* TEXT UNDER STUDY *
------------------------------

Both sides are cooling down, but now things at GlaxoSmithKline (GSK.L) are heating up…
Once again, the UK drugmaker is in hot water, as it faces another criminal investigation, this time by Britain’s fraud office for alleged bribery.
This comes less than two weeks after Chinese officials alleged that GSK staff bribed officials, doctors and hospitals with a total of $480 million. Senior managers from GSK’s China business have been charged with corruption.
It’s the biggest scandal to hit a foreign company in China since 2009, and similar allegations are surfacing in Jordan, Lebanon, Iraq and Poland – indicating a pattern of behavior.
GSK argues that it has no systemic issue with unethical behavior. And in an attempt to move on, it’ll be rolling out a new sales model, under which it’ll become the first company in the industry to stop paying doctors to promote its products.
So, the allegations are almost assuredly hurting Glaxo’s reputation, but what about its shares?

------------------------------

* WORK ITEM A *
Repeat the passage of the GlaxoSmithKline bribery article from "This comes less" up to and including "promote its products.".
* WORK ITEM B *
Go on with the article on the GlaxoSmithKline bribery allegations, beginning after its final sentence.

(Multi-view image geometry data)
------------------------------

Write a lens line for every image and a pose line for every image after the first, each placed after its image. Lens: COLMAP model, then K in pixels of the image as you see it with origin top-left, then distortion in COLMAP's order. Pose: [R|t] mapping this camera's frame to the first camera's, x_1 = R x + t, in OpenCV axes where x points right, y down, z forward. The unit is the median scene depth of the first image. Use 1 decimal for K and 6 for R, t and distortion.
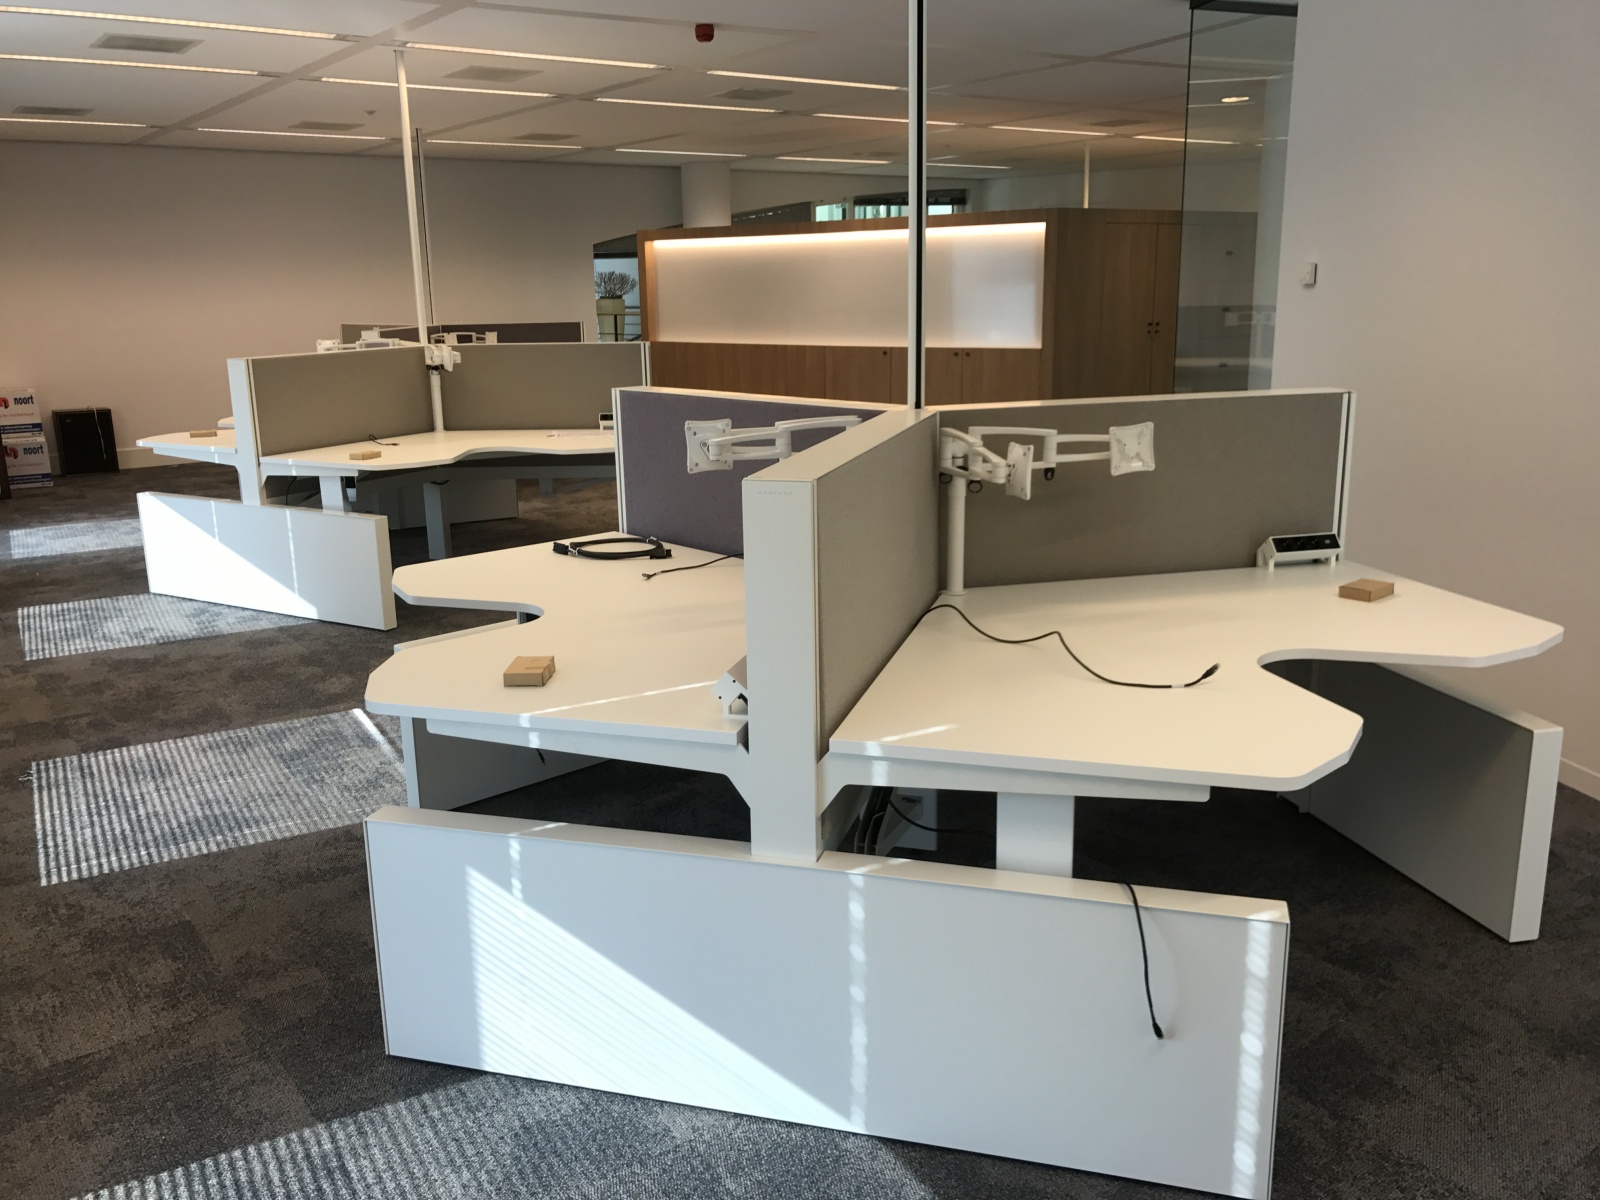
lens RADIAL K [[1326.2, 0, 785.8], [0, 1326.2, 595.3], [0, 0, 1]] dist [0.016659, 0.006156]
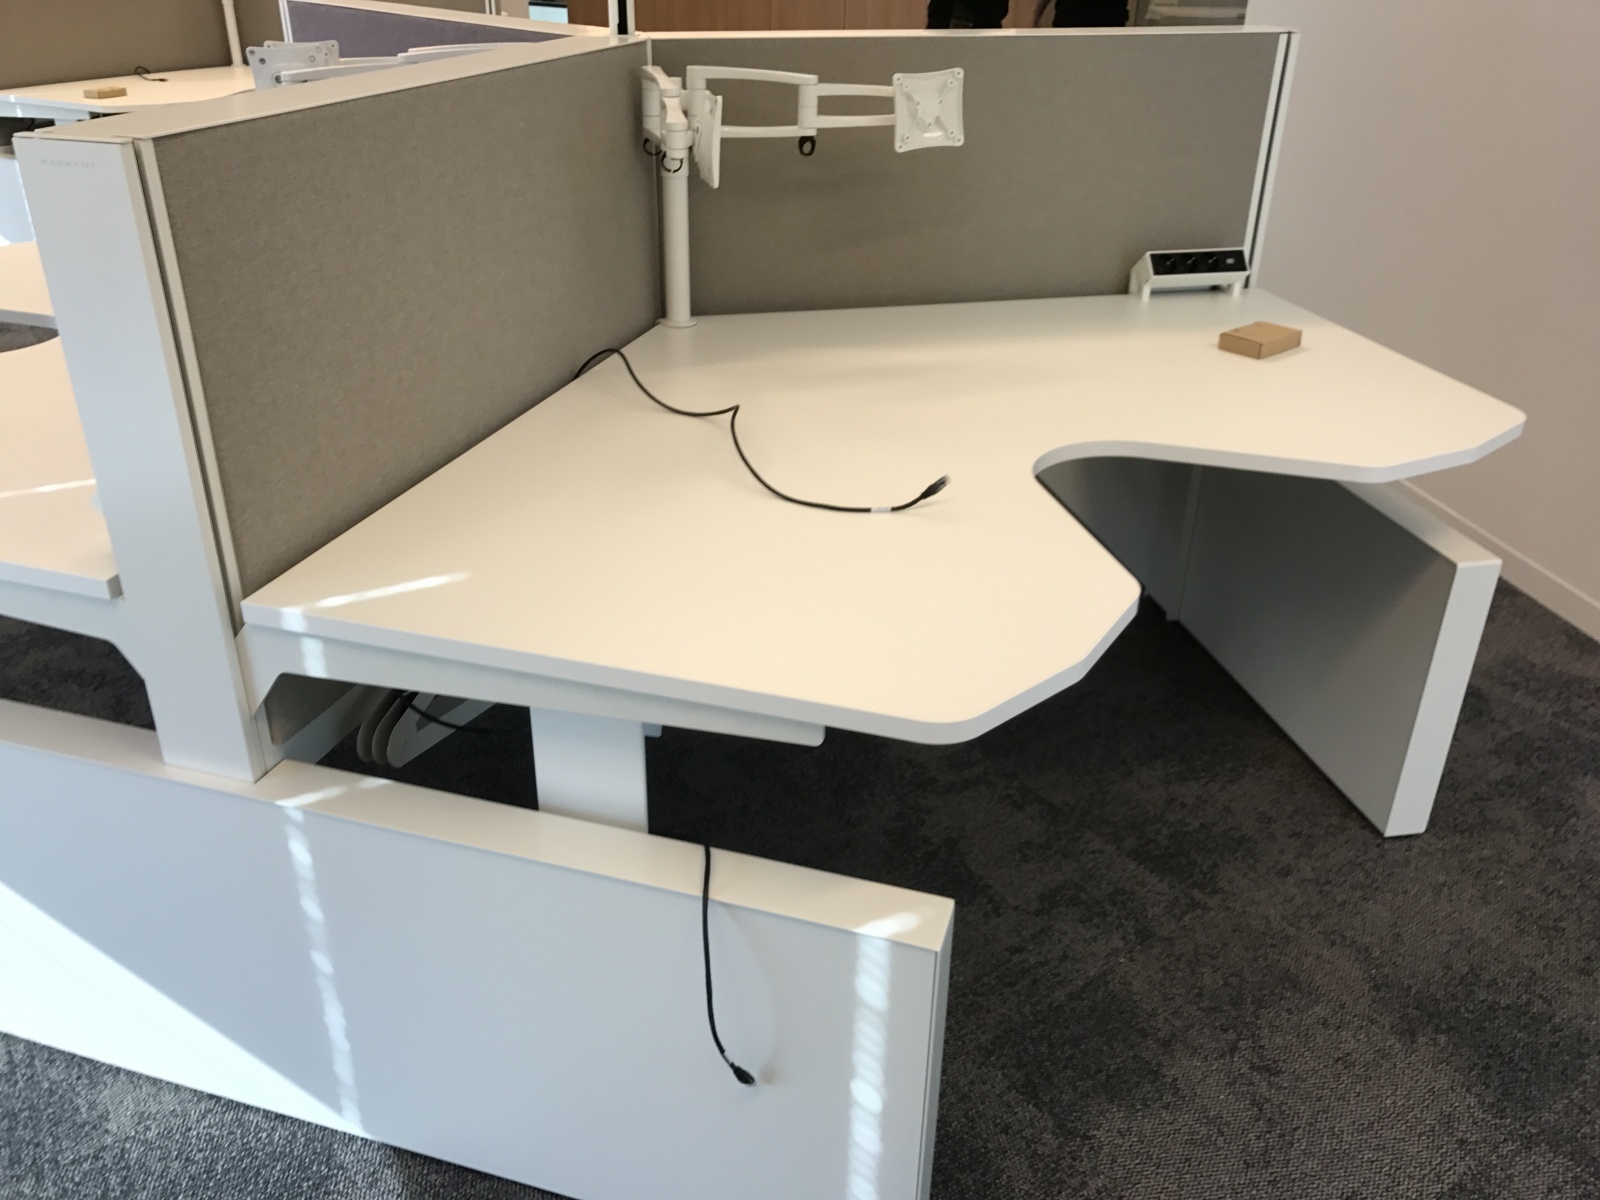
lens RADIAL K [[1326.2, 0, 794.7], [0, 1326.2, 605.7], [0, 0, 1]] dist [0.016659, 0.006156]
pose [[0.999455, 0.032967, -0.001533, 0.204392], [-0.031600, 0.969351, 0.243639, -0.030827], [0.009518, -0.243458, 0.969865, 0.302323]]
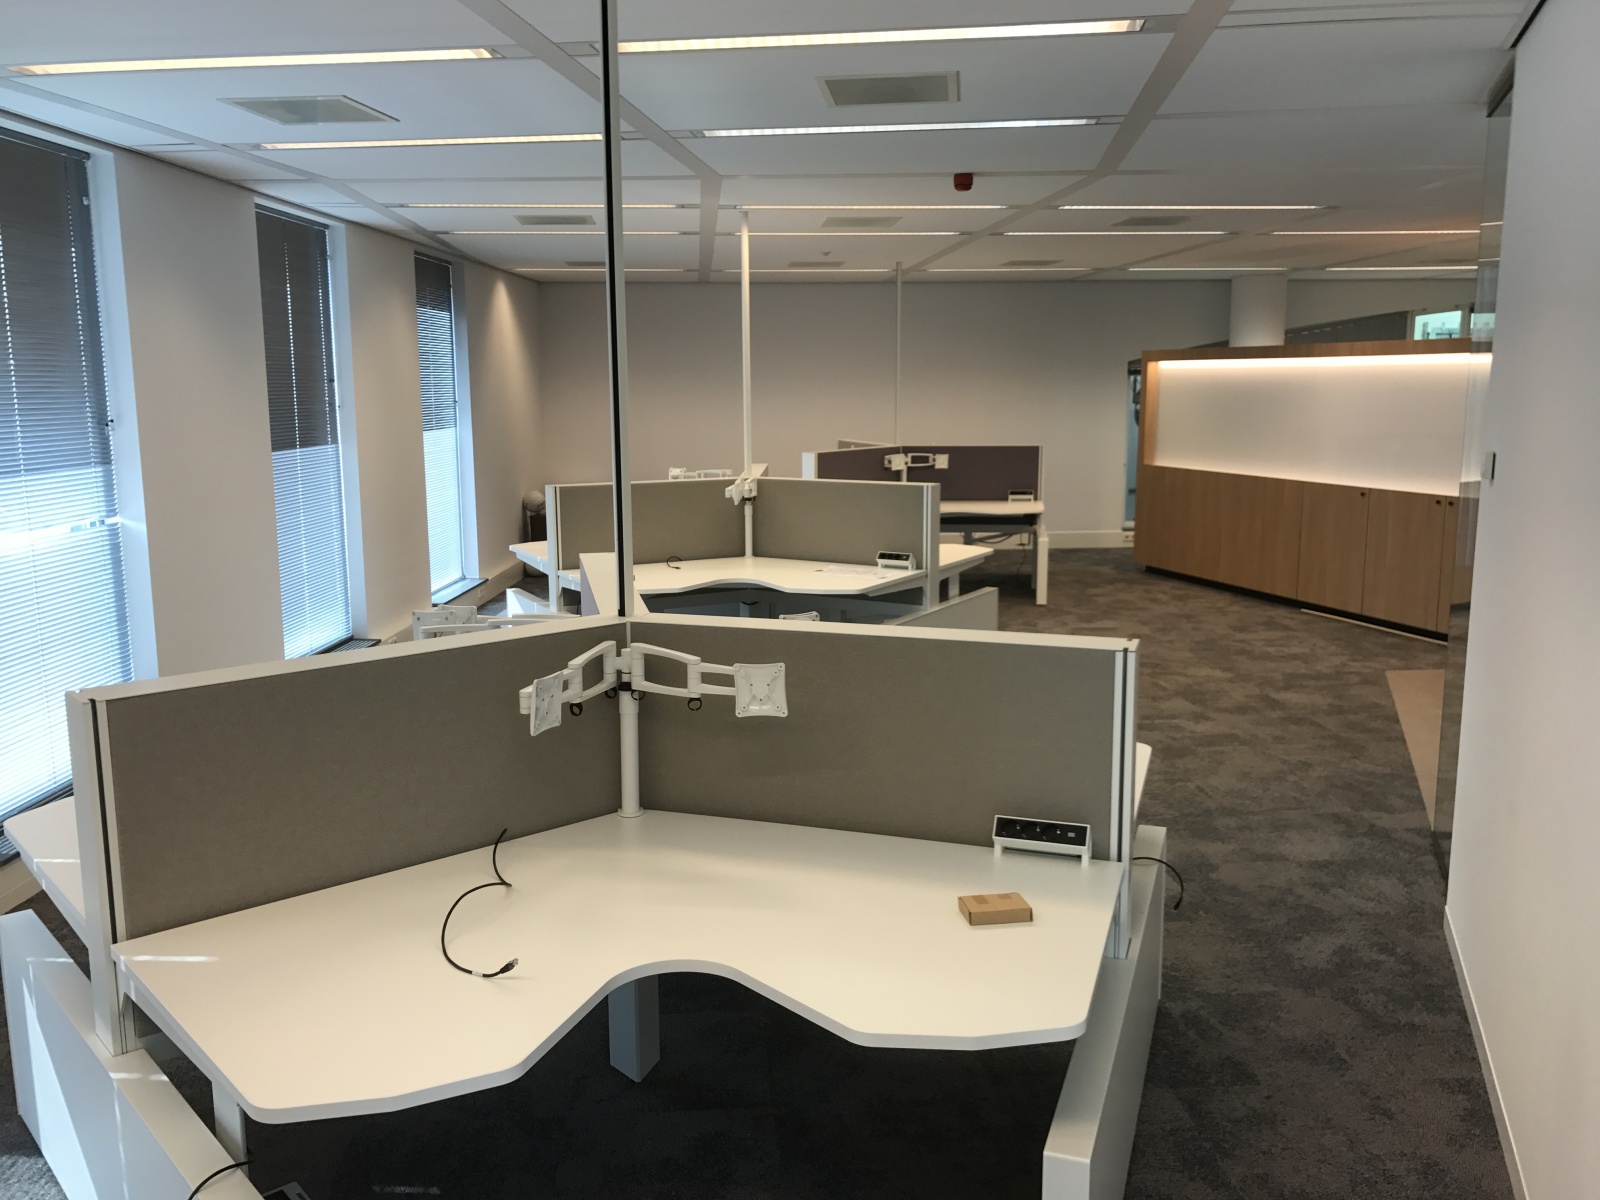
lens RADIAL K [[1326.2, 0, 788.3], [0, 1326.2, 597.6], [0, 0, 1]] dist [0.016659, 0.006156]
pose [[0.843507, 0.099221, -0.527874, 0.739115], [-0.132066, 0.990931, -0.024773, -0.152133], [0.520629, 0.090610, 0.848961, 0.255396]]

------------------------------

* OUTPUT A *
This comes less than two weeks after Chinese officials alleged that GSK staff bribed officials, doctors and hospitals with a total of $480 million. Senior managers from GSK’s China business have been charged with corruption.
It’s the biggest scandal to hit a foreign company in China since 2009, and similar allegations are surfacing in Jordan, Lebanon, Iraq and Poland – indicating a pattern of behavior.
GSK argues that it has no systemic issue with unethical behavior. And in an attempt to move on, it’ll be rolling out a new sales model, under which it’ll become the first company in the industry to stop paying doctors to promote its products.

* OUTPUT B *
Since news broke, GlaxoSmithKline’s American depositary receipts (ADRs), which trade under the ticker GSK, have dropped by over 4%.
GSK’s dividend yield is an attractive 4.7%, in an industry that’s fertile ground for dividend investors.
Pfizer and Novartis (NVS) pay dividends of 3.4% and 3.1%, respectively. Next in ranking, Merck’s (MRK) yield sits at 3.0%. Lastly, with dividend yields of 2.9% and 2.8%, respectively, there’s Roche (RHHBY) and Johnson & Johnson (JNJ).
As details of the scandal emerge, we’ll see if this mark on GSK’s report card will have a long-lasting effect.